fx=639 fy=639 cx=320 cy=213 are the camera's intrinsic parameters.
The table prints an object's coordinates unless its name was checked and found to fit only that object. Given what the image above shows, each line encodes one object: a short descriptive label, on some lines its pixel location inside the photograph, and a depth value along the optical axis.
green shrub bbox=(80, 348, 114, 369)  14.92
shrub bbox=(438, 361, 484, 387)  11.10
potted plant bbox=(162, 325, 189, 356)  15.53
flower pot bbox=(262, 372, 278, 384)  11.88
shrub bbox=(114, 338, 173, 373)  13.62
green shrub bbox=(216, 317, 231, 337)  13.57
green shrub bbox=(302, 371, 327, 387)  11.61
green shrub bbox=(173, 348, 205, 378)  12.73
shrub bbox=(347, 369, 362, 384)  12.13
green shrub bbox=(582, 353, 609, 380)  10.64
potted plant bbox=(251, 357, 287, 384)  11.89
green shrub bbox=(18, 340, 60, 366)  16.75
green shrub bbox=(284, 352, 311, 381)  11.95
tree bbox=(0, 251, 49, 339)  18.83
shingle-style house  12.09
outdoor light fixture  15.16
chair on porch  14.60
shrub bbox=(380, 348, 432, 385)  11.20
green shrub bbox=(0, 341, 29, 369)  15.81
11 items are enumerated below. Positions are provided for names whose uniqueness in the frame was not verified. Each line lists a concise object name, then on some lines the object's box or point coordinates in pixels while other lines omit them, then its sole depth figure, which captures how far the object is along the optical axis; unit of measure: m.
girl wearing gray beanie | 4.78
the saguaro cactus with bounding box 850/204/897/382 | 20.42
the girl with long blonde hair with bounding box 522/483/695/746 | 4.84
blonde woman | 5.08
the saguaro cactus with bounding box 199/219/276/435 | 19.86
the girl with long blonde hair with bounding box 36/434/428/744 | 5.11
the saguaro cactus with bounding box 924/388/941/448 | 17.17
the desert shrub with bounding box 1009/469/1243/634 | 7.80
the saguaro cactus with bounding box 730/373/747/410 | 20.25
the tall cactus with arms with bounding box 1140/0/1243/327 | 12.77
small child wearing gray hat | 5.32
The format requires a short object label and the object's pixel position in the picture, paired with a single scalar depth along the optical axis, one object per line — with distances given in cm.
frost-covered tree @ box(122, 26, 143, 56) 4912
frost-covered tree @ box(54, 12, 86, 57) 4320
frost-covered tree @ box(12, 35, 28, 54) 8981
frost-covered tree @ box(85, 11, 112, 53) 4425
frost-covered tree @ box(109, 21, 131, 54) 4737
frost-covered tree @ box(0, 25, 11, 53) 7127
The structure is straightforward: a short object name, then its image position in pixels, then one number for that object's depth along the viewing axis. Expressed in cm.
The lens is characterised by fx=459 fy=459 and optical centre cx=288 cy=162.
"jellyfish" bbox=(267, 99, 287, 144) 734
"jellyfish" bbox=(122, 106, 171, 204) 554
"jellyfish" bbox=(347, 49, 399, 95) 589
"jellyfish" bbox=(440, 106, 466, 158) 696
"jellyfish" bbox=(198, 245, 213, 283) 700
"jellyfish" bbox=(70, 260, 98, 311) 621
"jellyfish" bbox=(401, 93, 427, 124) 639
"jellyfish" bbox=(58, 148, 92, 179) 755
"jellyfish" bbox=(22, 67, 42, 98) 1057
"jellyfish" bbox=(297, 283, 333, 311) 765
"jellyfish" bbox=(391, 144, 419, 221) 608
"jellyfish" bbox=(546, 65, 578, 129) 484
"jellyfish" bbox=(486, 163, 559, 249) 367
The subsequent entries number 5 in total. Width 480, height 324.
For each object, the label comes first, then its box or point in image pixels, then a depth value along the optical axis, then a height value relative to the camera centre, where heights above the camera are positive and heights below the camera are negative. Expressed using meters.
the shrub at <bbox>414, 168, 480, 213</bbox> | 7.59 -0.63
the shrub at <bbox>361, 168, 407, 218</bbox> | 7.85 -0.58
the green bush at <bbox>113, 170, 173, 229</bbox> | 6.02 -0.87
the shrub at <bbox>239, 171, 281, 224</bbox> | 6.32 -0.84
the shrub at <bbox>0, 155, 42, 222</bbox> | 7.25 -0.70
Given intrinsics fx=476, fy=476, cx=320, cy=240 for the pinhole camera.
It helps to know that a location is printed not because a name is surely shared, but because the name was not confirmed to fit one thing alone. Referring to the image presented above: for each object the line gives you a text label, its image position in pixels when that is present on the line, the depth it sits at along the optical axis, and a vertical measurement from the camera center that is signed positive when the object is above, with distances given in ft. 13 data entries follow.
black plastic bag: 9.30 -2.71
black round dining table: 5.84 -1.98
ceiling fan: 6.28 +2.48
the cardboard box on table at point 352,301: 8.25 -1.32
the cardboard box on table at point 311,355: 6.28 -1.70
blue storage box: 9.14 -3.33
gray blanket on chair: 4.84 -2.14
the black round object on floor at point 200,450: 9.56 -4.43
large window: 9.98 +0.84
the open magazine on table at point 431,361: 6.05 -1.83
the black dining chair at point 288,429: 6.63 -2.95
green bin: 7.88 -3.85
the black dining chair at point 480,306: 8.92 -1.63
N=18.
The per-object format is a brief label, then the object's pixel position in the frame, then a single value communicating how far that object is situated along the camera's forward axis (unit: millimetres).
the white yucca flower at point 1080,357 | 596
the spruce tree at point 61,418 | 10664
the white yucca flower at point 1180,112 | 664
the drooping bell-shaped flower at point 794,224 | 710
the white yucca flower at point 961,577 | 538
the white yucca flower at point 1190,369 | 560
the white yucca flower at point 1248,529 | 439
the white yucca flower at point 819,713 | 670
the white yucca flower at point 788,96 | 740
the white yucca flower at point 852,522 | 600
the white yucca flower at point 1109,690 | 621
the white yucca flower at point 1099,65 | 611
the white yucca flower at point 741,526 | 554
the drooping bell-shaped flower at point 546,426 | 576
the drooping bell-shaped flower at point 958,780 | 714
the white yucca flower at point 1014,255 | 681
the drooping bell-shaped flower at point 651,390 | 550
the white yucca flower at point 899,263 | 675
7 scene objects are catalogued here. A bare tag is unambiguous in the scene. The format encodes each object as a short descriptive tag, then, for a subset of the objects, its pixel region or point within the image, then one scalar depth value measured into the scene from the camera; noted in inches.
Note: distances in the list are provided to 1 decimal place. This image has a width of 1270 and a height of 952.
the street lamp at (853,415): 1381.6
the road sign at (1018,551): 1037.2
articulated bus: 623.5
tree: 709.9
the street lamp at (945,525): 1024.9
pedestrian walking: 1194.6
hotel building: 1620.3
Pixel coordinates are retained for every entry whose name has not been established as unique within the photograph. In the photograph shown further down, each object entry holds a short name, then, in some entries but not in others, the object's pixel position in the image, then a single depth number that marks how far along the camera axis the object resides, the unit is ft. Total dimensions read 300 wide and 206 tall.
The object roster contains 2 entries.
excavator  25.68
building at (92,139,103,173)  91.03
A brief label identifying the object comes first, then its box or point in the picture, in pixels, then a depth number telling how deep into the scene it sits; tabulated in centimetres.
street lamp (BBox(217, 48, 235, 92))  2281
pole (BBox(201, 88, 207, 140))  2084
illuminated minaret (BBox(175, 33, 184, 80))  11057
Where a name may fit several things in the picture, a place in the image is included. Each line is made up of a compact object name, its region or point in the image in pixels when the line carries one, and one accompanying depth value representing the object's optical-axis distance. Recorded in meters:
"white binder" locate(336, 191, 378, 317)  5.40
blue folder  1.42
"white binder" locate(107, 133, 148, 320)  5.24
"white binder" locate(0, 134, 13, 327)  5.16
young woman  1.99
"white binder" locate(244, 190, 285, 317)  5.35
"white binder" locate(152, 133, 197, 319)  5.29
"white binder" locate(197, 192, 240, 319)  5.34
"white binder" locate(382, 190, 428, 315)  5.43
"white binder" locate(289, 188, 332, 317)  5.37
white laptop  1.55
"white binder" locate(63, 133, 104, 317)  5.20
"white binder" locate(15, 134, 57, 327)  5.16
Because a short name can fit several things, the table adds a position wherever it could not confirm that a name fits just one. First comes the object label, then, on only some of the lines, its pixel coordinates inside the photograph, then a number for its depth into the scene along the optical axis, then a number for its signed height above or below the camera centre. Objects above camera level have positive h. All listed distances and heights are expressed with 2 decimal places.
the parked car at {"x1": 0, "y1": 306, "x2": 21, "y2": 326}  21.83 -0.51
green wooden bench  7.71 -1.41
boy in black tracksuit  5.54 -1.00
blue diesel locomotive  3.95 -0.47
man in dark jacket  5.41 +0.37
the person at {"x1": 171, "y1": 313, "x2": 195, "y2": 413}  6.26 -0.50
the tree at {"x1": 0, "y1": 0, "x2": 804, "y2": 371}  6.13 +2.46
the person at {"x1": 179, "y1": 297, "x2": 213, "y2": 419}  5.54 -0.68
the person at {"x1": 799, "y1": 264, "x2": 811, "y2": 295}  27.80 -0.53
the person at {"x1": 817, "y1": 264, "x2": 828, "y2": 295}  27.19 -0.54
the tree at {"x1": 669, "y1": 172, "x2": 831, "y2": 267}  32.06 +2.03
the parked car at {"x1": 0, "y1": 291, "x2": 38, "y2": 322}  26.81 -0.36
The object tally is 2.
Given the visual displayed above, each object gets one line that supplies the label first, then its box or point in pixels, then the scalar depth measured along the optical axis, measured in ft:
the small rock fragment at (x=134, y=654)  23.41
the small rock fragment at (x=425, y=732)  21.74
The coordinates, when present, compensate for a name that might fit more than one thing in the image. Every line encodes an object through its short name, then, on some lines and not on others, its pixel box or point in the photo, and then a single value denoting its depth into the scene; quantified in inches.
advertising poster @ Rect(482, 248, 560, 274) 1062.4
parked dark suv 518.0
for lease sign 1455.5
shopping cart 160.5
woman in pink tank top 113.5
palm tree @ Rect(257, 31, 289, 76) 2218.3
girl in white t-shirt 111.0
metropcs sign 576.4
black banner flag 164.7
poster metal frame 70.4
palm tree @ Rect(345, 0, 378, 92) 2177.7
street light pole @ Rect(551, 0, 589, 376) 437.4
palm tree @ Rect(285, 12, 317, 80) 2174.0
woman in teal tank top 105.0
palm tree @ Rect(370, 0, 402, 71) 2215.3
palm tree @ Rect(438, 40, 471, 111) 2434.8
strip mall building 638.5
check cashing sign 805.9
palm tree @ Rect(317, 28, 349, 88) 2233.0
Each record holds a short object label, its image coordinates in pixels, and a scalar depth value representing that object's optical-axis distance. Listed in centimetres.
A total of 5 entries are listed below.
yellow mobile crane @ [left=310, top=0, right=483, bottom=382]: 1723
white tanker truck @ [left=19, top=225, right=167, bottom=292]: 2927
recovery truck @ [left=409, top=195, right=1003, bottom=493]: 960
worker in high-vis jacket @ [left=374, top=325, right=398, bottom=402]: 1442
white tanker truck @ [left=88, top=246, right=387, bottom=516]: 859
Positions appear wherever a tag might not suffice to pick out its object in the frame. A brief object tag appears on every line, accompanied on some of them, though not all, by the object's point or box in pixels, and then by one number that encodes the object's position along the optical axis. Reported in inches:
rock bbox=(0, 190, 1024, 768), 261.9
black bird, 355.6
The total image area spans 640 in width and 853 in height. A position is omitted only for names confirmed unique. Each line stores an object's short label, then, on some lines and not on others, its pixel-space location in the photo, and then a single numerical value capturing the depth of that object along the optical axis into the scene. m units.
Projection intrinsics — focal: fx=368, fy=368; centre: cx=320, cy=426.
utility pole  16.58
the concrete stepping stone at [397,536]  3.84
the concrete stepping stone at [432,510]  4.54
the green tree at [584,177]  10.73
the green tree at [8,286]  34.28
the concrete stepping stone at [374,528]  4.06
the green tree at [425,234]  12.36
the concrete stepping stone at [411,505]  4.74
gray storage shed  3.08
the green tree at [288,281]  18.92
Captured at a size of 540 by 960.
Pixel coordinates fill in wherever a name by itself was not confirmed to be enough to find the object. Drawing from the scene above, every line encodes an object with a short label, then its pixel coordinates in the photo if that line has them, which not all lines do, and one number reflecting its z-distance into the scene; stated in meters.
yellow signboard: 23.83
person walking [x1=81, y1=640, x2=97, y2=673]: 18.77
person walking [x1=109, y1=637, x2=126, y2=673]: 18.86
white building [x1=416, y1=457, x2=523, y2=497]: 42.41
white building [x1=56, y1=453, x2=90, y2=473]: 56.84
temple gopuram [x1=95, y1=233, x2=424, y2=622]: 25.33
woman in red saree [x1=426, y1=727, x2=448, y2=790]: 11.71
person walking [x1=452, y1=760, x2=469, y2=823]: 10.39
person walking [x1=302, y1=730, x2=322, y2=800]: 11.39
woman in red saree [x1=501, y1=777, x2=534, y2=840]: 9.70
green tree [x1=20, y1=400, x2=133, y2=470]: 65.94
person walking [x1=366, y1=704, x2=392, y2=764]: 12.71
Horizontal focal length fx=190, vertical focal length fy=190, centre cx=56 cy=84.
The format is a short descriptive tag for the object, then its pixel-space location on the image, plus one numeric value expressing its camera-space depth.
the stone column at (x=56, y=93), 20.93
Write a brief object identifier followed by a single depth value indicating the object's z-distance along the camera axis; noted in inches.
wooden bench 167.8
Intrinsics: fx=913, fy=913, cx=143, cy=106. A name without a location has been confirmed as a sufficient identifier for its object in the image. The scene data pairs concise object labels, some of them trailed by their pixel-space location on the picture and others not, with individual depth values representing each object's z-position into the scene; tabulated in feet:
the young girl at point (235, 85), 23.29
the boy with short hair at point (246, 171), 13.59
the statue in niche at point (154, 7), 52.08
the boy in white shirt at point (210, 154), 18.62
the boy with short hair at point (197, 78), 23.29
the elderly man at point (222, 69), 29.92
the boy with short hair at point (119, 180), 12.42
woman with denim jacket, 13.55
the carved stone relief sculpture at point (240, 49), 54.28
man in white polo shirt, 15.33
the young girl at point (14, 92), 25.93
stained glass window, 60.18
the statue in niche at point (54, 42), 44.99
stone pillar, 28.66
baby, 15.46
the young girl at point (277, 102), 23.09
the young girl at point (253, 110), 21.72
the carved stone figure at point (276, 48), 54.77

+--

• WHAT YOU ARE ASKED TO DO:
Using the entries above, repeat only the lines from the one containing "boy in black" through the one containing "recovery truck @", end lines included.

• ANSWER:
boy in black tracksuit  5.54 -1.00
blue diesel locomotive  3.95 -0.47
man in dark jacket  5.41 +0.37
the person at {"x1": 171, "y1": 313, "x2": 195, "y2": 413}  6.26 -0.50
the tree at {"x1": 0, "y1": 0, "x2": 804, "y2": 371}  6.13 +2.46
the person at {"x1": 179, "y1": 297, "x2": 213, "y2": 419}  5.54 -0.68
the person at {"x1": 799, "y1": 264, "x2": 811, "y2": 295}  27.80 -0.53
the person at {"x1": 817, "y1": 264, "x2": 828, "y2": 295}  27.19 -0.54
the tree at {"x1": 669, "y1": 172, "x2": 831, "y2": 267}  32.06 +2.03
the parked car at {"x1": 0, "y1": 291, "x2": 38, "y2": 322}  26.81 -0.36
The object tally is 2.
Given the visual displayed above, each object gets one line that supplies the label first, then its box or point in pixels, then the scalar depth measured along the optical axis, measured in ft:
the small rock fragment at (x=134, y=654)  23.41
the small rock fragment at (x=425, y=732)  21.74
The coordinates, when present, compensate for a name that might fit more than one thing in the image. Every line encodes an object through its short name, then, on some lines and not on others, its pixel box or point in the photo, and then a single value denoting its depth into the scene; quantified in inches.
advertising poster @ Rect(482, 248, 560, 274) 1062.4
parked dark suv 518.0
for lease sign 1455.5
shopping cart 160.5
woman in pink tank top 113.5
palm tree @ Rect(257, 31, 289, 76) 2218.3
girl in white t-shirt 111.0
metropcs sign 576.4
black banner flag 164.7
poster metal frame 70.4
palm tree @ Rect(345, 0, 378, 92) 2177.7
street light pole @ Rect(551, 0, 589, 376) 437.4
palm tree @ Rect(285, 12, 317, 80) 2174.0
woman in teal tank top 105.0
palm tree @ Rect(370, 0, 402, 71) 2215.3
palm tree @ Rect(438, 40, 471, 111) 2434.8
strip mall building 638.5
check cashing sign 805.9
palm tree @ Rect(317, 28, 349, 88) 2233.0
Each record holds a short object label, its image coordinates in pixels, and a scalar depth value representing that object's optical-axis distance. Listed in centimetres.
A total of 5 entries are listed below.
yellow mobile crane @ [left=310, top=0, right=483, bottom=382]: 1723
white tanker truck @ [left=19, top=225, right=167, bottom=292]: 2927
recovery truck @ [left=409, top=195, right=1003, bottom=493]: 960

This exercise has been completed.